• _Records contained in a dataset_
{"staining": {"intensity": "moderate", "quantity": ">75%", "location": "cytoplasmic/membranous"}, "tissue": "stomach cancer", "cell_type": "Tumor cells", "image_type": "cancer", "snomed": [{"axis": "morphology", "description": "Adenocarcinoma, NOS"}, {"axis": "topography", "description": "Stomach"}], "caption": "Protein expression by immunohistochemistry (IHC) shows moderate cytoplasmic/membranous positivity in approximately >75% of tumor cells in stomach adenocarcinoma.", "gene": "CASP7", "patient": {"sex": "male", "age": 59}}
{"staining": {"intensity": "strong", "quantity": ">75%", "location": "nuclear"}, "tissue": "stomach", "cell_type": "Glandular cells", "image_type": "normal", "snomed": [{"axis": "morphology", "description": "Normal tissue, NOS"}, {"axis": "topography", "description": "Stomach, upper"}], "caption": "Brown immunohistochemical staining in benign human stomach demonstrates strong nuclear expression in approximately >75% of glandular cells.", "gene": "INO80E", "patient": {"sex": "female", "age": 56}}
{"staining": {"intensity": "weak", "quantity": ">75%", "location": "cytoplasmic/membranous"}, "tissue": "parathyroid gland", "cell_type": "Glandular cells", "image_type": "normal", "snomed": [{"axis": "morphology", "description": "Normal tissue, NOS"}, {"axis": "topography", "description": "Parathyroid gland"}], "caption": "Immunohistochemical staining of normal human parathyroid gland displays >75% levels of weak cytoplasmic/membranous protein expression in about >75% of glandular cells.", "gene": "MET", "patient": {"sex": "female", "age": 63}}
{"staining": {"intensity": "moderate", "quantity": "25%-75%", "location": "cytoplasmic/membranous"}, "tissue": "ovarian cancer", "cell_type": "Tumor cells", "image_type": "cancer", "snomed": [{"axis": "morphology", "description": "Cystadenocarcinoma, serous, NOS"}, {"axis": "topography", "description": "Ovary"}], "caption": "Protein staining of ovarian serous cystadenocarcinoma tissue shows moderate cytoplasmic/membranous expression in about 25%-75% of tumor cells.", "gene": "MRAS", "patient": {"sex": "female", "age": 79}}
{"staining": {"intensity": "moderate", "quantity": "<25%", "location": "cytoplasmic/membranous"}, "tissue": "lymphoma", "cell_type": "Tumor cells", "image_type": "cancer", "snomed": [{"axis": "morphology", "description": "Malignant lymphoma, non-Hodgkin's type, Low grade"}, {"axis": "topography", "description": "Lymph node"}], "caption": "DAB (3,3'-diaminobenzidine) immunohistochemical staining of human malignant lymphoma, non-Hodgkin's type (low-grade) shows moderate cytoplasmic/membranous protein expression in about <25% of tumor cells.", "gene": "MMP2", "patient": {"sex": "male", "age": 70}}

• _TRY IT_
Output only the lines from the one that contains "staining of ovarian" through the last line of the data above, each restated exactly.

• _TASK OUTPUT_
{"staining": {"intensity": "moderate", "quantity": "25%-75%", "location": "cytoplasmic/membranous"}, "tissue": "ovarian cancer", "cell_type": "Tumor cells", "image_type": "cancer", "snomed": [{"axis": "morphology", "description": "Cystadenocarcinoma, serous, NOS"}, {"axis": "topography", "description": "Ovary"}], "caption": "Protein staining of ovarian serous cystadenocarcinoma tissue shows moderate cytoplasmic/membranous expression in about 25%-75% of tumor cells.", "gene": "MRAS", "patient": {"sex": "female", "age": 79}}
{"staining": {"intensity": "moderate", "quantity": "<25%", "location": "cytoplasmic/membranous"}, "tissue": "lymphoma", "cell_type": "Tumor cells", "image_type": "cancer", "snomed": [{"axis": "morphology", "description": "Malignant lymphoma, non-Hodgkin's type, Low grade"}, {"axis": "topography", "description": "Lymph node"}], "caption": "DAB (3,3'-diaminobenzidine) immunohistochemical staining of human malignant lymphoma, non-Hodgkin's type (low-grade) shows moderate cytoplasmic/membranous protein expression in about <25% of tumor cells.", "gene": "MMP2", "patient": {"sex": "male", "age": 70}}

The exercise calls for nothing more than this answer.